→ Task brief:
In the records below, some lines hold the word "padding". Copy each of those lines.

Recorded data:
════
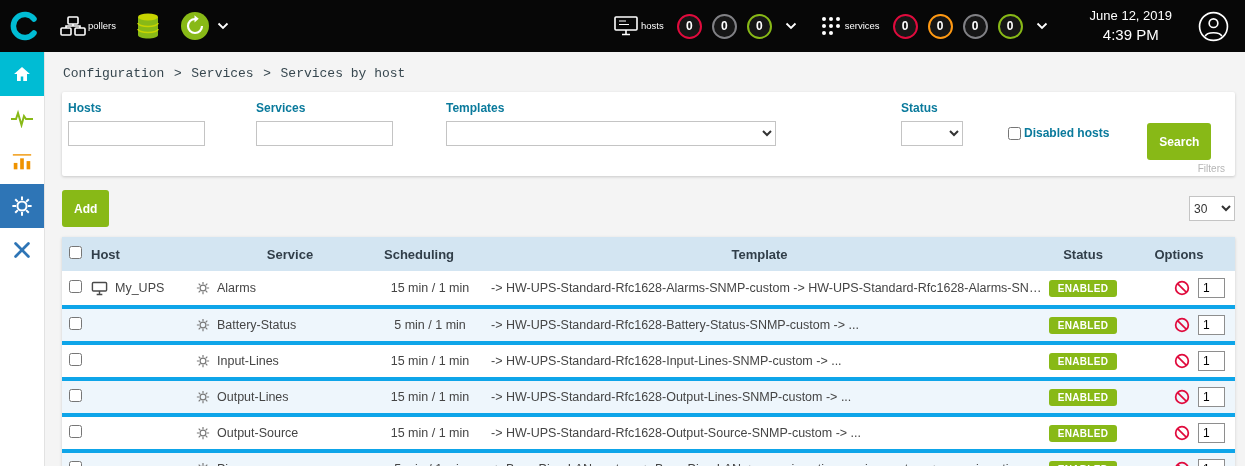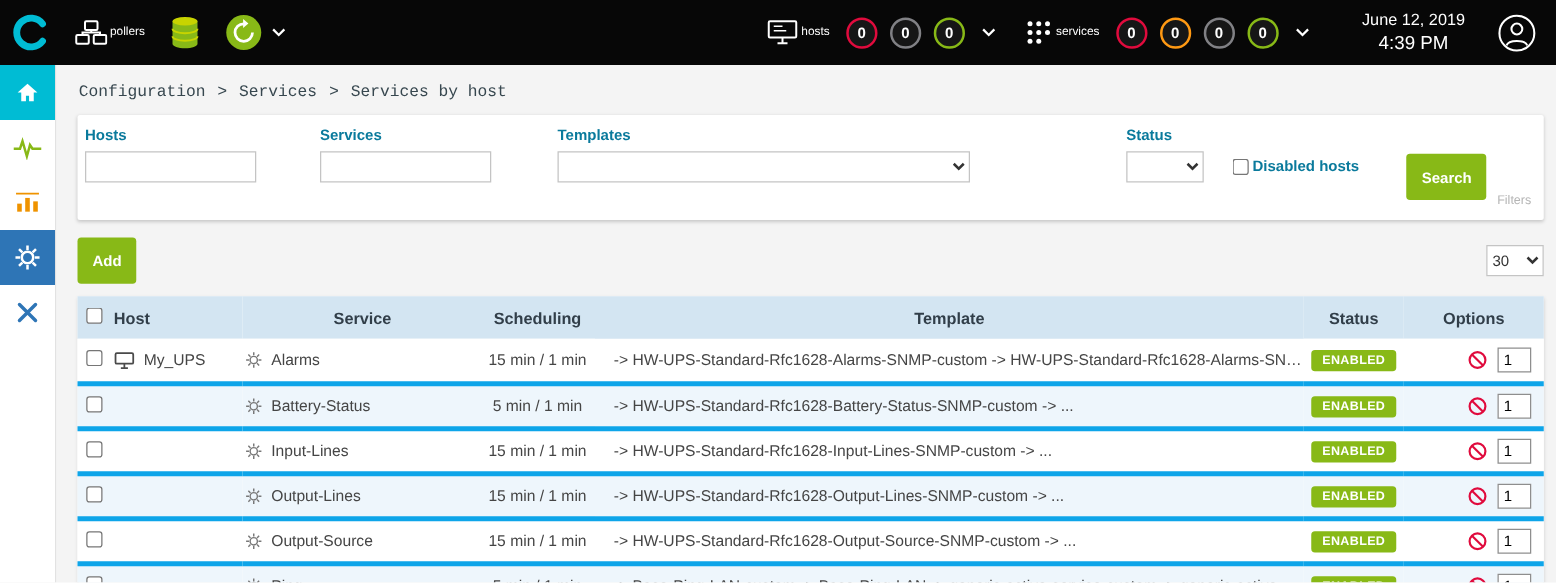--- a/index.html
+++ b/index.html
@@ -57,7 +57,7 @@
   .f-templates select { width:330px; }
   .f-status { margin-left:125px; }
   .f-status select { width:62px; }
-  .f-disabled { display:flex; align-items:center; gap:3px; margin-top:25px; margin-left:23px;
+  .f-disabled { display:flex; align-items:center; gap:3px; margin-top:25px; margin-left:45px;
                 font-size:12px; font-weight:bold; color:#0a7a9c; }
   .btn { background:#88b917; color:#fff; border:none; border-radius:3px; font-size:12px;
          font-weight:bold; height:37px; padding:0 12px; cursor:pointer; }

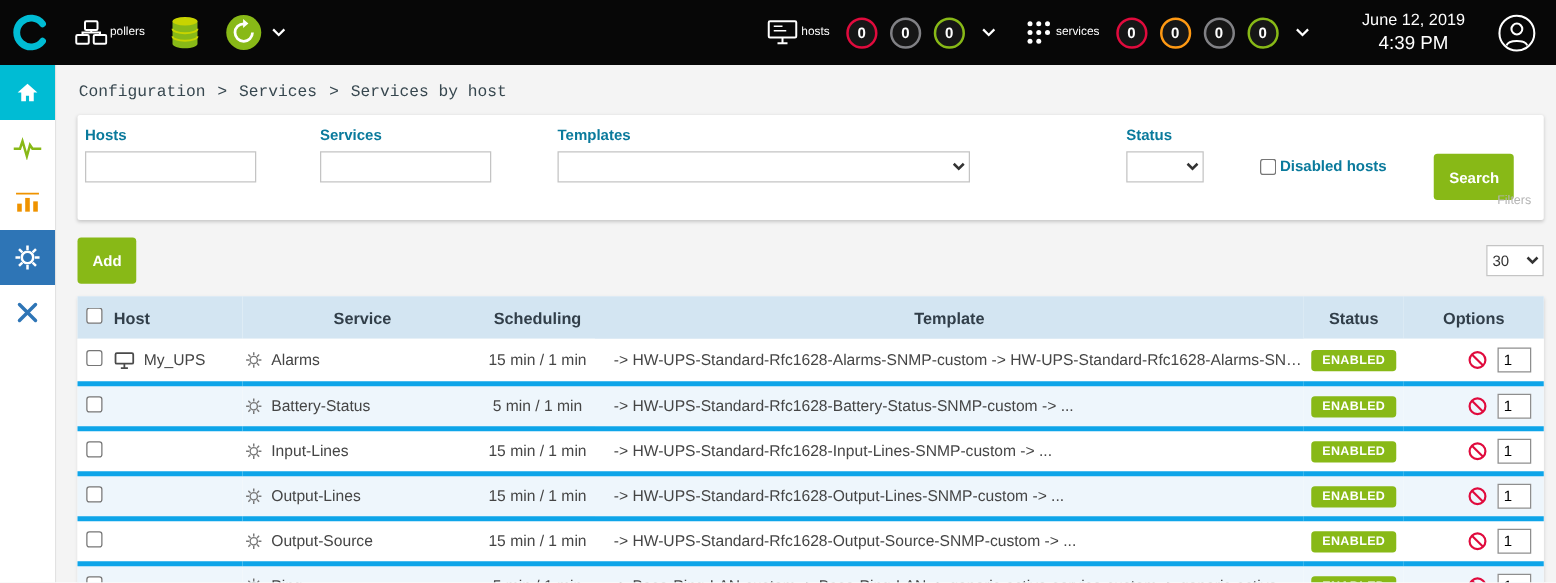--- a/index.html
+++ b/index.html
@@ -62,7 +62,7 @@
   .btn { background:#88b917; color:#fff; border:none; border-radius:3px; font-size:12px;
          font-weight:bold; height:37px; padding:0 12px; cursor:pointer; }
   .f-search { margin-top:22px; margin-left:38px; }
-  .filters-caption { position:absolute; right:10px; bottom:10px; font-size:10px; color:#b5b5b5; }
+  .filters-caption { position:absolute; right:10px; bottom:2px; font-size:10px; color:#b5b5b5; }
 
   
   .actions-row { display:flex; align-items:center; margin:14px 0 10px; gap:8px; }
════
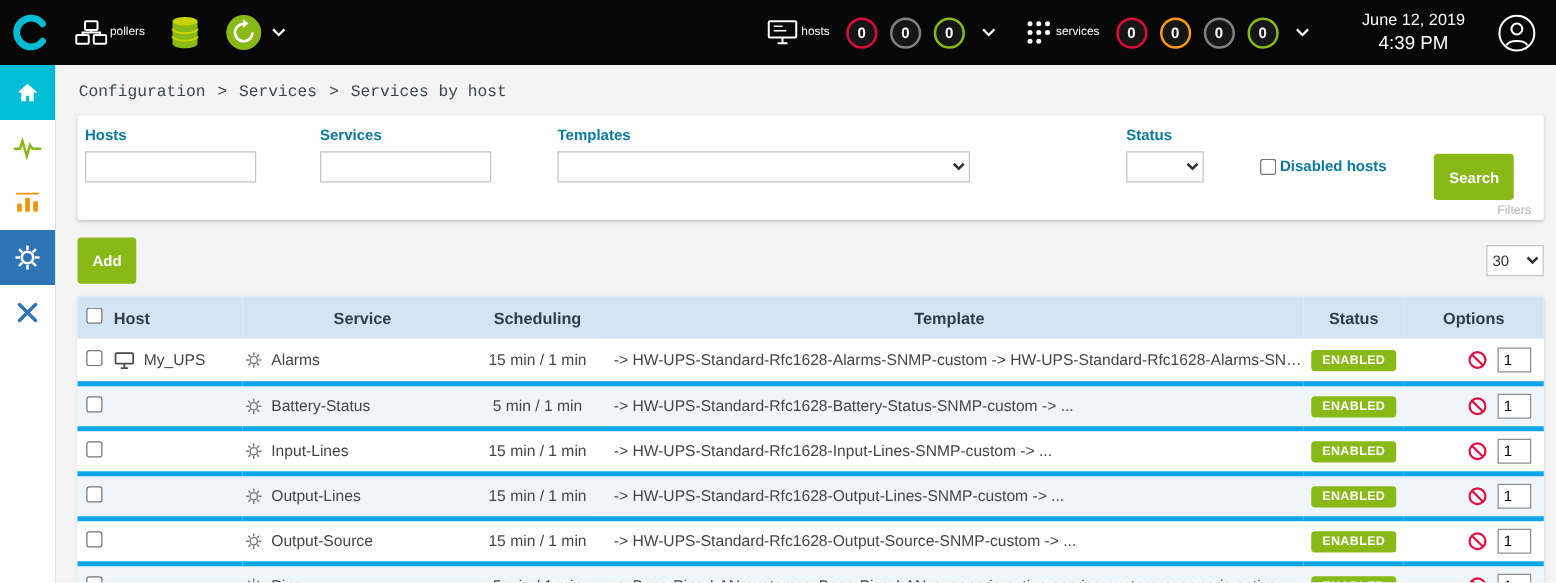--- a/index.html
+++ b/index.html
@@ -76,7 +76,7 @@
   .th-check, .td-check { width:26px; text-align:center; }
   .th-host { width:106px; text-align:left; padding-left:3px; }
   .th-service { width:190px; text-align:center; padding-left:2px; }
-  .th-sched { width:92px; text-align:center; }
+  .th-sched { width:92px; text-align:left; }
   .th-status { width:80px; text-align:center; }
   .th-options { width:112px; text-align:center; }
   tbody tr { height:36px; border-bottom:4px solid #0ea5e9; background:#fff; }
════
→ Your response:
          font-weight:bold; height:37px; padding:0 12px; cursor:pointer; }
          font-weight:bold; height:37px; padding:0 12px; cursor:pointer; }
   .th-host { width:106px; text-align:left; padding-left:3px; }
   .th-service { width:190px; text-align:center; padding-left:2px; }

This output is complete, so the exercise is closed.